Let us not kid ourselves into believing that the government can do a great deal to alleviate the hardships. But there is not much use in waiting for the budget, still more than three months away, to use whatever fiscal tools are available.

Indeed, the quicker the remedial measures taken by this government, the more likely that the collapse of confidence - which is spreading outwards from the financial sector to the rest of the private sector - can be reversed.

Beijing has set a good example. Its announced package of spending may be overstated, but at least it demonstrates a sense of the gravity of the situation.

First, the Hong Kong government must assume that, under the circumstances, a deficit of at least HK$50 billion next year is tolerable.

That is only 3 per cent of gross domestic product, rather modest by the standards that most governments will be experiencing next year.

Indeed, anything up to 5 per cent of GDP should be acceptable for one year. That could easily be met by a drawdown of reserves, which now stand at HK$1 trillion if one includes (as one should) the Monetary Authority's accumulated surplus which, even after some losses this year, is likely to be about HK$600 billion.

The government could also use the current period of low interest rates, lack of private-sector issuance and plentiful supply of local currency to cover some of the expected deficit now. How about immediately issuing HK$15 billion each of five-year and 10-year bonds?

The major source of fiscal deficit will not be a rise in expenditure but a fall in revenue - lower profits and income tax, lower stamp duty, lower land sales and lower earnings from the accumulated surplus. Those will come on top of the various tax cuts, mostly benefiting upper- and middle-income earners, in the last budget.

There is limited scope or point in cutting public spending during a recession. Some spending, notably to help the unemployed, is inevitable. Beyond that, here is a check list of items:

Continue the rates waiver introduced last year for another year.

Cut the electricity subsidy by 50 per cent, or abolish it altogether now that energy prices have fallen.

Eliminate provisional tax for small and medium-sized enterprises. This will simply delay tax payments and stop businesses having to pay tax on profits they may never earn.
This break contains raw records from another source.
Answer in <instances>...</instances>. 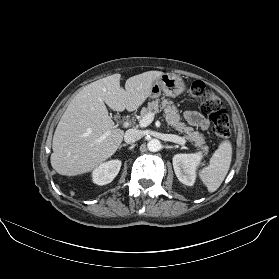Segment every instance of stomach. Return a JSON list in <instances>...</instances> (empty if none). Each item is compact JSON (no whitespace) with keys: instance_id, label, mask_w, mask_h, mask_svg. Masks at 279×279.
I'll list each match as a JSON object with an SVG mask.
<instances>
[{"instance_id":"1","label":"stomach","mask_w":279,"mask_h":279,"mask_svg":"<svg viewBox=\"0 0 279 279\" xmlns=\"http://www.w3.org/2000/svg\"><path fill=\"white\" fill-rule=\"evenodd\" d=\"M185 90L182 78L171 73L162 74L153 84L150 98H158L161 93L169 97H176Z\"/></svg>"}]
</instances>
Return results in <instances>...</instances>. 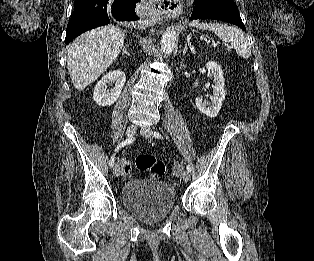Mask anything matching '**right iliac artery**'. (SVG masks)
<instances>
[{"mask_svg":"<svg viewBox=\"0 0 314 261\" xmlns=\"http://www.w3.org/2000/svg\"><path fill=\"white\" fill-rule=\"evenodd\" d=\"M134 141V138L133 137H130V138H127L126 140H124L123 142H121L115 149V152L118 151L120 148L128 145V144H131L132 142ZM114 156H115V153L112 155L111 159H110V166L113 167L114 166Z\"/></svg>","mask_w":314,"mask_h":261,"instance_id":"82829eb1","label":"right iliac artery"}]
</instances>
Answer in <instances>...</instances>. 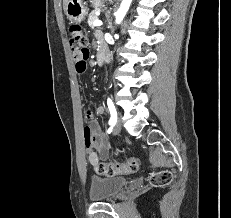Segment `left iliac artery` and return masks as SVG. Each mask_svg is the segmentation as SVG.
<instances>
[{"label":"left iliac artery","mask_w":231,"mask_h":218,"mask_svg":"<svg viewBox=\"0 0 231 218\" xmlns=\"http://www.w3.org/2000/svg\"><path fill=\"white\" fill-rule=\"evenodd\" d=\"M107 104H108V108L111 114L109 125H115L117 122V112H116L115 106L110 98H108Z\"/></svg>","instance_id":"1"}]
</instances>
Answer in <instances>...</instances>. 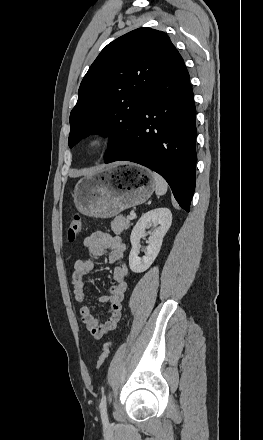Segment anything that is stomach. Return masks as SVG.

The cost in terms of interest foregone would be small. The measure would be a huge help to cash-short businesses and save large numbers of jobs.

Freeze all public-sector salaries above the median wage level. The sector already enjoys superior benefits to most in the private sector and has job security - the most valuable of all assets during a recession.

Ensure that payments to the old, sick and unemployed are maintained in real terms.

Continue land sales. Lower land prices encourage private-sector development even if they hurt the profits of the developer oligarchy sitting on land banks.

Avoid spending on capital-intensive schemes such as the Hong-Kong-Macau-Zhuhai bridge and other Pearl River Delta infrastructure without proven high rates of return to Hong Kong. Much of such spending goes to non-Hong-Kong workers and imported equipment. Spend, instead, on smaller, local and quality-of-life issues.

Do not take on responsibility for helping Hong-Kong-owned businesses in the delta. Leave that where it belongs.

In principle, it would also be desirable to reverse the salaries and profits tax cuts last year, which cost HK$20 billion. However, the government doubtless lacks the nerve to do this, particularly as it would hurt the overpaid senior bureaucrats.

The object of any government measures must be, in the first instance, to sustain the employment and cash flows of middle- and lower-income earners who spend most of their income on locally generated goods and services.

The biggest losers in this shakeout are going to be those owning or working for the small businesses which support, in countless ways, China trade activity, and the big financial firms now in distress.

The laid-off investment bankers may be able to live for a while on their previous big bonuses - but that will not be so for the small businesses supplying services to them.